Cooper's Christmas jumper came today and the girls couldn't wait for him to try it on. We think he looks rather handsome, but he's not so sure!


----------



## Datun Walnut (Oct 15, 2013)

Hee Hee - the curse of the ipad has struck again.
Cooper doesn't look real - he looks too perfect. What a cutey


----------



## RuthMill (Jun 30, 2012)

Awesome cute!

We should start a christmas outfit thread


----------



## Marzi (Sep 17, 2012)

Lovely, lovely puppy.Cute jumper too, but Cooper is just gorgeous.


----------



## Lorac (Sep 23, 2014)

Awww, bless! He looks so cute and snug. Happy Christmas Cooper.


----------



## Miss Lilly (Sep 12, 2014)

He's way too cute to be real, surely?


----------



## erinafare (Dec 9, 2012)

Cooper looks lovely in his jumper true he doesn't look real.
You have inspired me to get my two one each.
I am going to the Essex Girl's favourite shopping centre Lakeside today I am sure to get something there for them


----------



## ibarneyb (Nov 30, 2014)

Lovely pic of a beautiful dog


----------



## DB1 (Jan 20, 2012)

scrummy boy (even on his head!), Christine I imagine you may have to buy 'people' jumpers for your two, only seem to see little ones for dogs.


----------



## erinafare (Dec 9, 2012)

DB1 said:


> scrummy boy (even on his head!), Christine I imagine you may have to buy 'people' jumpers for your two, only seem to see little ones for dogs.

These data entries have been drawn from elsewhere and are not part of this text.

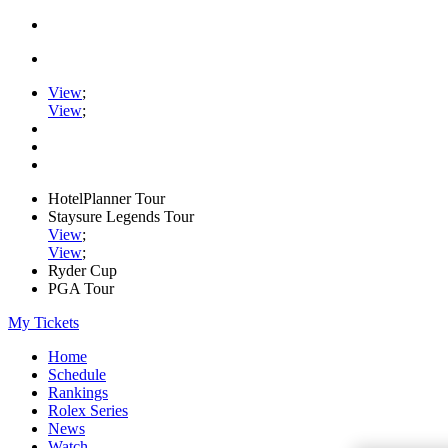
View
;
View
;
HotelPlanner Tour
Staysure Legends Tour
View
;
View
;
Ryder Cup
PGA Tour
My Tickets
Home
Schedule
Rankings
Rolex Series
News
Watch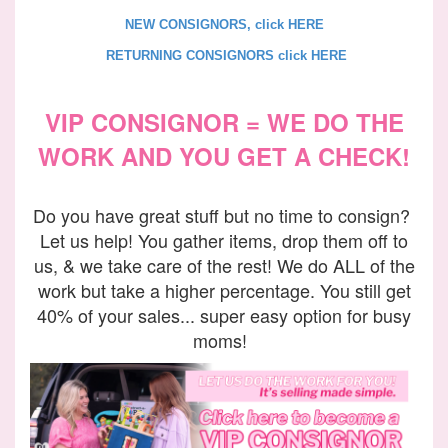
NEW CONSIGNORS, click HERE
RETURNING CONSIGNORS click HERE
VIP CONSIGNOR = WE DO THE
WORK AND YOU GET A CHECK!
Do you have great stuff but no time to consign?
Let us help! You gather items, drop them off to
us, & we take care of the rest! We do ALL of the
work but take a higher percentage. You still get
40% of your sales... super easy option for busy
moms!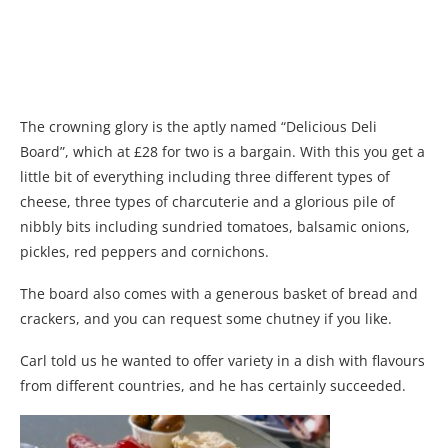
The crowning glory is the aptly named “Delicious Deli
Board”, which at £28 for two is a bargain. With this you get a
little bit of everything including three different types of
cheese, three types of charcuterie and a glorious pile of
nibbly bits including sundried tomatoes, balsamic onions,
pickles, red peppers and cornichons.
The board also comes with a generous basket of bread and
crackers, and you can request some chutney if you like.
Carl told us he wanted to offer variety in a dish with flavours
from different countries, and he has certainly succeeded.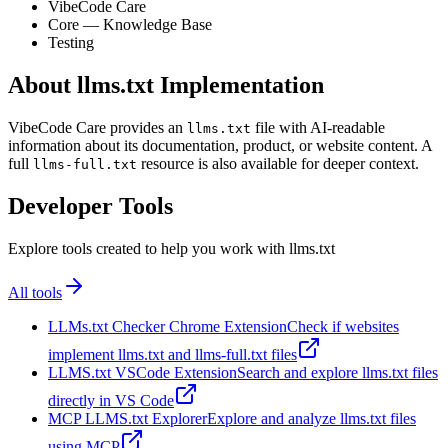
VibeCode Care
Core — Knowledge Base
Testing
About llms.txt Implementation
VibeCode Care provides an
file with AI-readable
llms.txt
information about its documentation, product, or website content. A
full
resource is also available for deeper context.
llms-full.txt
Developer Tools
Explore tools created to help you work with llms.txt
All tools
LLMs.txt Checker Chrome Extension
Check if websites
implement llms.txt and llms-full.txt files
LLMS.txt VSCode Extension
Search and explore llms.txt files
directly in VS Code
MCP LLMS.txt Explorer
Explore and analyze llms.txt files
using MCP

You are right Dawn didn't see anything in there size. 
Next stop Mothercare x


----------



## Cooper's Mum (Oct 28, 2014)

I got Cooper's in Next. I had to get the medium because Cooper is already 6.3kg even though he's only 13 weeks old. I think I'll be buying XL next year!


----------



## erinafare (Dec 9, 2012)

Cooper's Mum said:


> I got Cooper's in Next. I had to get the medium because Cooper is already 6.3kg even though he's only 13 weeks old. I think I'll be buying XL next year!


Is it a human jumper. Didn't think of doing that.
Mind you Boycie wore a babygrow when he was neutered.


----------



## Lottierachel (Mar 3, 2013)

http://www.next.co.uk/g67228s4#673539g67

Here are the next doggy christmas jumpers. Very nice and great that they do a range of sizes!


----------



## erinafare (Dec 9, 2012)

I had no idea they did pet stuff.
I was in there today looking at furniture.
Thank you off there tomorrow xxx


----------